#### TASKS TO PERFORM:
1: In the Waly-Fay review below, when can diners go to the restaurant for dinner this summer?
2: Render this sentence from the Waly-Fay review in Spanish: "This section looks like a traditional Paris bistrot."

Thursday, August 25, 2016

Art and Food Pairing™: Dorothy’s Gallery and Waly-Fay – Part 2

Less than a 10-minute walk from the Gérard Bloncourt photography exhibition at Dorothy’s Gallery is the West African restaurant called Waly-Fay.

Waly-Fay façade
© Discover Paris!

This dining establishment has been operating at 6, rue Godefroy-Cavaignac for 19 years. This summer, it is only open in the evenings. You can go there for dinner 7 days a week, from 7 PM to 2 AM.

Just about everything on the menu at Waly-Fay is fait maison (house made). Fatou Sylla, who hails from Saint-Louis, Senegal, is the chef.

We were seated in the extension of the restaurant to the left of the door at Number 6. This section looks like a traditional Paris bistrot. Its windows can be opened to the sidewalk to permit al fresco dining, which we enjoyed that evening.

We forewent alcoholic beverages as before-dinner drinks and opted instead for jus de gingembre (ginger juice) and jus de bissap (hibiscus flower juice). We found both to be quite refreshing.

Jus de gingembre (left) and jus de bissap (right)
© Discover Paris!

In a futile attempt to avoid overeating, Tom and I decided to split a starter. We selected boudin noir and received two plump, savory blood sausages served with a dollop of chutney made from chopped sautéed bell peppers, cooked onions, and spicy mustard. Three thinly sliced rings of raw, red onion served as garnish. The boudin was finely textured and delightfully spicy.

Boudin noir and pepper and onion chutney
© Discover Paris!

Dataset entries:
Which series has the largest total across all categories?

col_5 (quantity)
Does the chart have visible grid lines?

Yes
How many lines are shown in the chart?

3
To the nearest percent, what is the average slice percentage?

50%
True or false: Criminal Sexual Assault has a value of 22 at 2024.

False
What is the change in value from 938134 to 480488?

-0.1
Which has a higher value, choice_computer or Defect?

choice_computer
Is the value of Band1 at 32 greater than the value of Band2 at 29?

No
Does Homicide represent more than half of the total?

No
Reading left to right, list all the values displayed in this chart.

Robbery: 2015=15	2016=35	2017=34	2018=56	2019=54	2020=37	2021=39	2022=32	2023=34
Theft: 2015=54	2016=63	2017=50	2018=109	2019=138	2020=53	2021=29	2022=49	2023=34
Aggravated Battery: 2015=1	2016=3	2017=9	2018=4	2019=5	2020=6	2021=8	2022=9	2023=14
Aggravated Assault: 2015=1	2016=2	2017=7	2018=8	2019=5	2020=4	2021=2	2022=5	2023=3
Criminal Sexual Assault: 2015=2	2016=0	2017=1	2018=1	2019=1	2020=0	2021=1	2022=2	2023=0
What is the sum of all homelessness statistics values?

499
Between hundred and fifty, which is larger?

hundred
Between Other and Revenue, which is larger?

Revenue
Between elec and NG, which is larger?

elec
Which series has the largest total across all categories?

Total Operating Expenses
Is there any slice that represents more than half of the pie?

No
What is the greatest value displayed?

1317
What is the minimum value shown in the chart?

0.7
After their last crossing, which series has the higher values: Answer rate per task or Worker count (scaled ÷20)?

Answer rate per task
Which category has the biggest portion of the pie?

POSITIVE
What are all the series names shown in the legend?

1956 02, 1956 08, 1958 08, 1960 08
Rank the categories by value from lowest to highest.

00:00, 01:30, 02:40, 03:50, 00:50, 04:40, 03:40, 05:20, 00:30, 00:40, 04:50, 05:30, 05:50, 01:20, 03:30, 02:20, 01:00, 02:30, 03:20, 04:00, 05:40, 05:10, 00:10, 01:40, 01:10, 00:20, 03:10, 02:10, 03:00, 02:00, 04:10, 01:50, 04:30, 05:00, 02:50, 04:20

#### RESPONSES TO THE EXERCISE:
1: In the evenings only, 7 days a week, from 7 PM to 2 AM.

2: Esta sección parece un bistró parisino tradicional.